Une fois n’est pas coutume, j’emprunte le mot de la semaine à l’actualité, plus précisément à l’actualité judiciaire.

Le Conseil supérieur de la magistrature (CSM) vient de sanctionner deux magistrats pour avoir twitté lors d’une audience de la cour d’assises des Landes en novembre 2012. Le contenu des tweets n’est ni diffamatoire ni divulgatoire ; ce sont des plaisanteries de professionnels farceurs et impatients, à savoir : « On a le droit de gifler un témoin? » ou « Question de jurisprudence: un assesseur exaspéré qui étrangle sa présidente, ça vaut combien? ».
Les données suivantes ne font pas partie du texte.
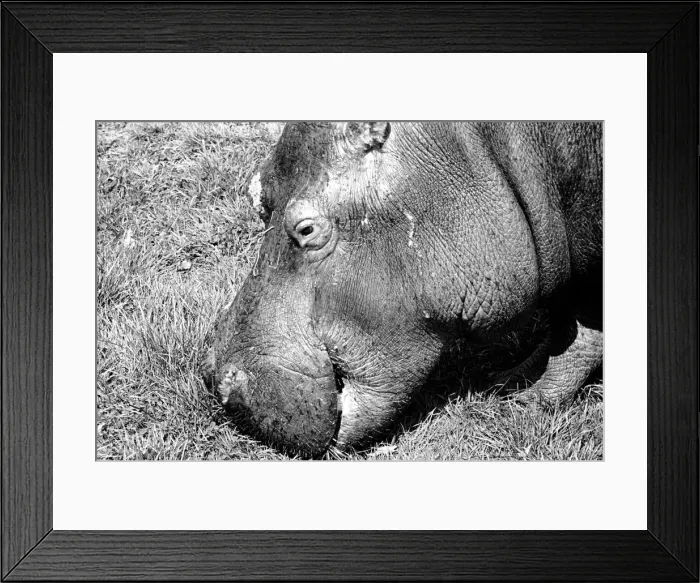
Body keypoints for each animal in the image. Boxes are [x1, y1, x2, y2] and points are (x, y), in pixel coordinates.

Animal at [203, 122, 603, 458]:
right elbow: (563, 315)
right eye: (255, 193)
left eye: (307, 229)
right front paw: (511, 383)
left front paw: (530, 399)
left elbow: (577, 324)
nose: (219, 383)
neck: (476, 142)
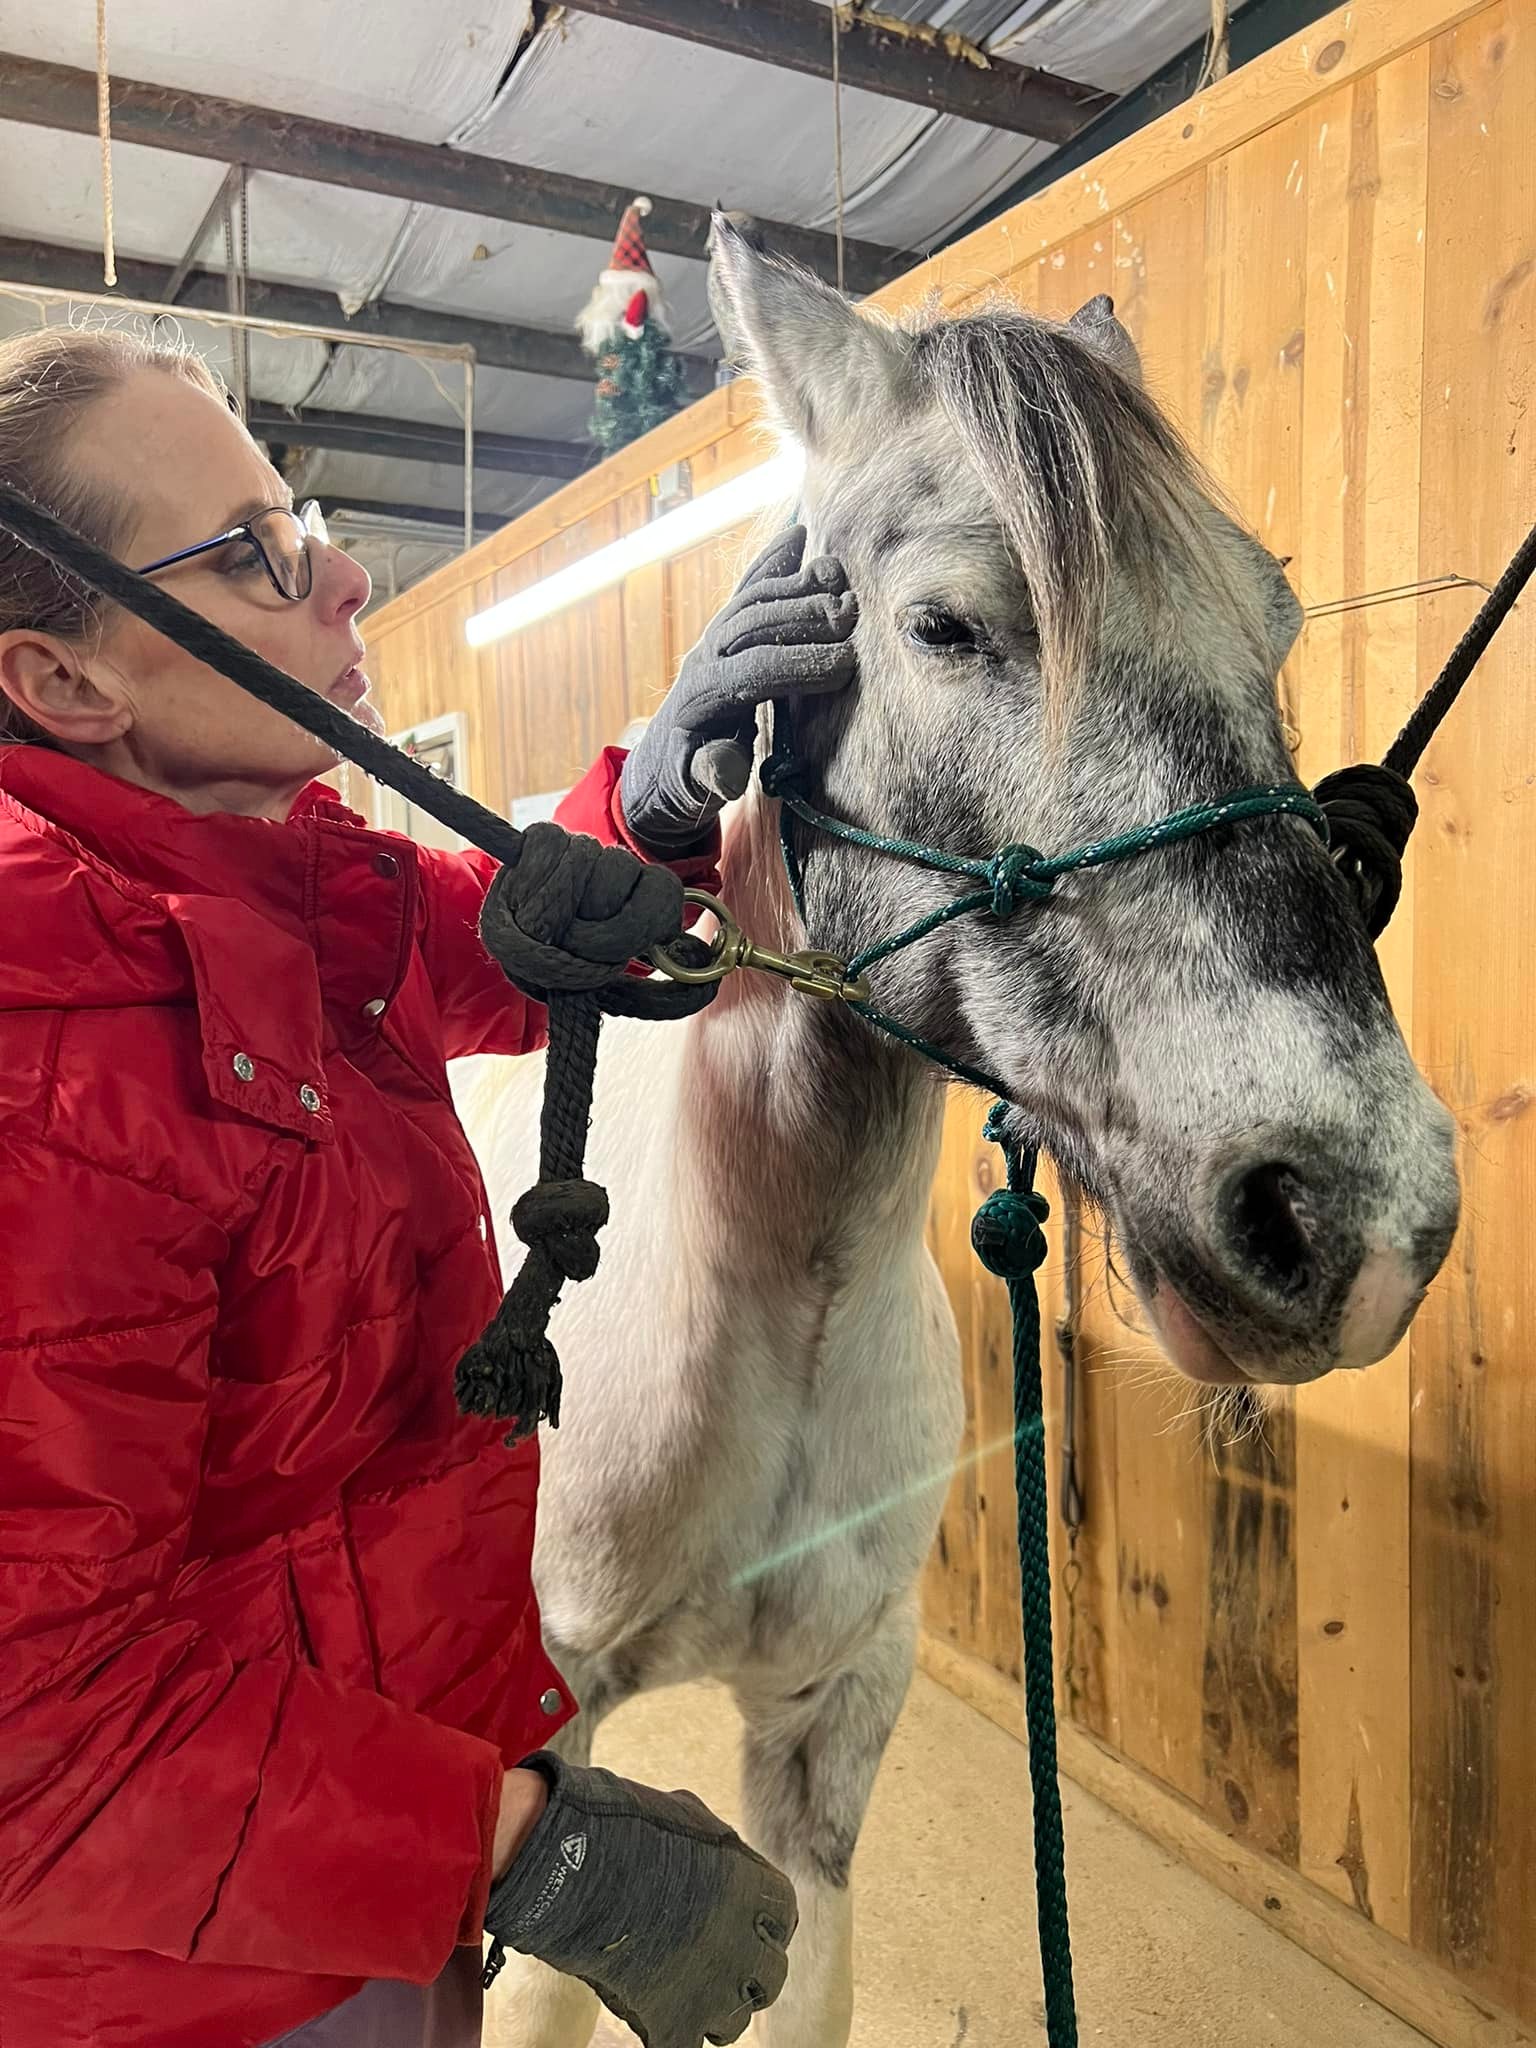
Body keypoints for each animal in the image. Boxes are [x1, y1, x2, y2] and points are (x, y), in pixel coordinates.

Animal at [453, 218, 1460, 2047]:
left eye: (1275, 619)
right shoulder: (551, 1716)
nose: (1355, 1215)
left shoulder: (835, 1726)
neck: (768, 1312)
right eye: (942, 625)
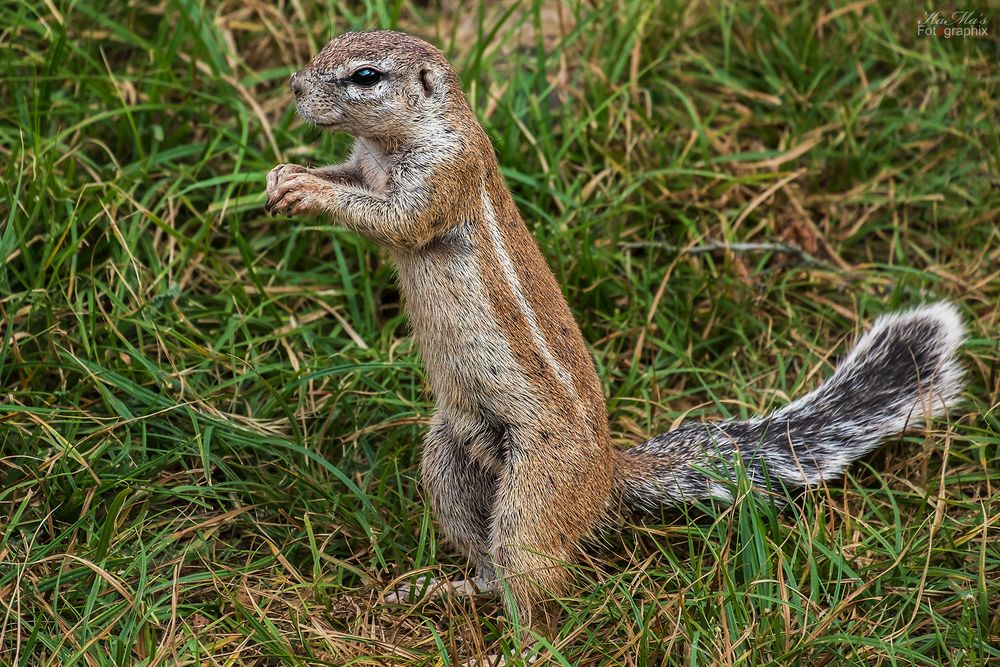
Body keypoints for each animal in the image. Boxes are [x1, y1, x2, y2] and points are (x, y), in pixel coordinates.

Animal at [264, 32, 960, 632]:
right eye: (330, 45)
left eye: (366, 76)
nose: (294, 86)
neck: (393, 144)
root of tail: (605, 473)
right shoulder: (364, 164)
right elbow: (352, 184)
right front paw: (287, 176)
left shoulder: (442, 178)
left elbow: (395, 220)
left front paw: (307, 190)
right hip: (450, 464)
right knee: (486, 556)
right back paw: (447, 588)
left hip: (536, 490)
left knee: (537, 577)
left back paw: (522, 639)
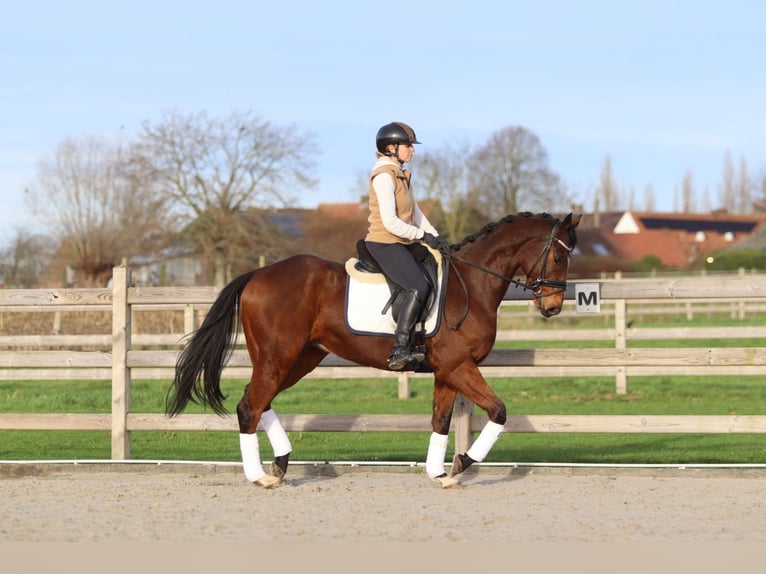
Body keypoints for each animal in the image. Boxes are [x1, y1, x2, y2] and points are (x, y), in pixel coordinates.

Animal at [166, 211, 581, 488]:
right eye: (560, 256)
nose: (553, 307)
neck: (472, 283)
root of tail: (257, 274)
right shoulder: (458, 366)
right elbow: (498, 411)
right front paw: (463, 463)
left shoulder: (447, 371)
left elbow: (441, 421)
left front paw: (439, 473)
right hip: (278, 357)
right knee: (250, 406)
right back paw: (260, 476)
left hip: (298, 358)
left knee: (259, 401)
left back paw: (281, 463)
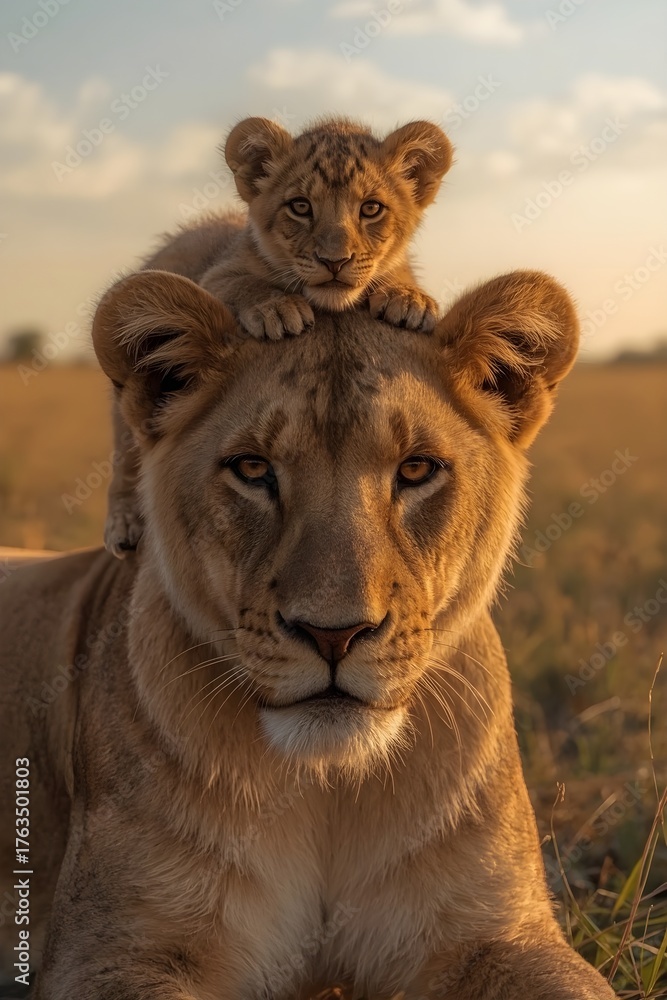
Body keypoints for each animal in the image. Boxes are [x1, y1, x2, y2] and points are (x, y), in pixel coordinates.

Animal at [0, 226, 615, 999]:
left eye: (416, 469)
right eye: (252, 469)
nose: (335, 633)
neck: (327, 788)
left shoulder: (503, 935)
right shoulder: (109, 949)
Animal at [105, 117, 453, 555]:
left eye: (371, 208)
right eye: (300, 206)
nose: (334, 261)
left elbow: (398, 279)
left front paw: (408, 299)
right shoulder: (217, 275)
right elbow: (246, 283)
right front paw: (277, 309)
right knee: (125, 460)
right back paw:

Un des intéressés a reconnu devant le CSM être allé trop loin dans son geste (le geste de tweeter) et s’est défendu en disant que Twitter constituait « une sorte d’exutoire » dont il usait dans les moments où il n’avait pas besoin d’être très attentif.

Le tweet comme exutoire. Le terme est parfaitement adapté soit, dans le sens figuré du terme : une activité qui sert à détourner un excès d’une énergie, d’un tempérament, d’un sentiment.

Les magistrats en cause sont assez représentatifs d’un comportement de plus en plus courant. On en a marre d’attendre son tour de parole, on est énervé par celui qui parle, on a accumulé la tension nerveuse, on a des copains avec qui on aime bien rigoler, on a des outils aussi malins qu’élégants (smart) et on se lâche, sans plus songer qu’il y a des milliers de personnes connectées, dont un bon nombre à l’affut de la petite phrase marrante pour tromper leur ennui professionnel et la sinistrose ambiante, comme ils regarderaient un film de série B. Ces tweets de magistrats ont un côté potache plutôt sympathique mais leur attitude est surtout révélatrice de la confusion croissante entre sphère professionnelle et sphère privée du fait de la sollicitation permanente des outils de communication, avec les déboires inévitables que cette confusion provoque.

Le fait qu’un magistrat, un greffier, un membre de directoire ou de conseil d’administration s’ennuie un tantinet en séance et exprime son trop plein d’idées ou de sentiments par une petite phrase ou une caricature ne date pas d’hier. Les archivistes le savent bien qui se sont trouvés face à des registres de toutes les époques présentant dans la marge ou dans la graphie la trace de ces petits écarts. La photo ci-dessous, empruntée au site des Archives de la Mayenne, montre le dessin réalisé au XVIe siècle, selon toute vraisemblance par un greffier au cours d’une audience, et signalé par Édith Surcouf lors du classement des archives judiciaires de l’Ancien régime (lesquelles constituent la série B des Archives départementales).

Ce qui a changé dans la société, ce pas le geste exutoire, c’est l’outil d’expression.

Il est intéressant de voir comment la presse a relayé la décision du Conseil supérieur de la magistrature. Europe1 choisit un titre factuel : « Pour le CSM, un magistrat ne peut tweeter à l’audience », tandis que le Nouvel Observateur commente en titrant : « Être magistrat et tweeter : 2 activités qui ne font pas bon ménage ». Ce dernier titre-commentaire est tendancieux : d’abord être magistrat n’est pas une activité mais un état, une fonction ; ensuite il ignore le contexte de production de l’information, comme si un écrit existait en soi, sans contexte (professionnel, juridique, technologique), sans destinataire (direct, indirect ou différé), sans responsabilité de l’auteur.

Quant au journaliste qui a relayé le tweet, peut-on lui reprocher d’avoir fait son travail qui est en l’occurrence de traquer l’information, ce qu’il a fait ici sans forcer l’intimité de quiconque ? Une anecdote qui montre bien que la vie publique commence quand on se trouve en présence d’un smartphone… Il faudra s’y faire.